Intisari-Online.com - Di tahun dua puluhan, di zaman prafilm bersuara (soundfilm), jumlah bioskop di Jakarta, yang pada waktu itu bernama Batavia (Betawi di mulut rakyat), tidak sebanyak sekarang.
Seingat saya, di bagian utara kota, yang dinamakan daerah 'Kota', tetapi oleh masyarakat Belanda disebut benedenstad, hanya ada dua bioskop: Gloria Bioscoop di Pancoran dan Cinema Orion di Glodok.

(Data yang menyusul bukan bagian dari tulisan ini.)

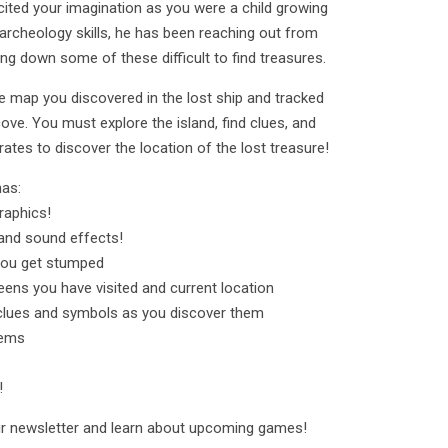
cited your imagination as you were a child growing
archeology skills, he has been reaching out from
king down some of these difficult to find treasures.
he map you discovered in the lost ship and tracked
cove. You must explore the island, find clues, and
rates to discover the location of the lost treasure!
has:
raphics!
nd sound effects!
 you get stumped
ens you have visited and current location
clues and symbols as you discover them
tems
!
our newsletter and learn about upcoming games!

Di bagian selatan kota, yang dinamakan bovenstad atau Weltevreden ada Cinema Palace di Krekot, Globe Bioscoop di Pasar Baru, Deca Park di Gambir (sekarang Lapangan Monas) dan Dierentuin di Cikini (di kompleks TIM yang sekarang).
(Baca juga: Ilmu Maling Tempo Doeloe: Baru Beraksi Kalau Roh Pelindung Desa Sedang Sibuk Bercinta)
Penonton bioskop-bioskop di bovenstad pada umumnya berasal dari lapisan masyarakat atas. Yaitu para tuan toko (para pemimpin perusahaan-perusahaan besar Belanda dan pegawai-pegawai stafnya) serta orang-orang dari golongan berduit.
Penonton di bioskop-bioskop di daerah kota umumnya dari golongan menengah ke bawah. Harga-harga karcis bioskop di bagian selatan kota pun lebih tinggi.
Bioskop ngarak
Tiap malam bioskop-bioskop itu menarik banyak penonton karena jarang atau tidak ada tontonan maupun keramaian lain.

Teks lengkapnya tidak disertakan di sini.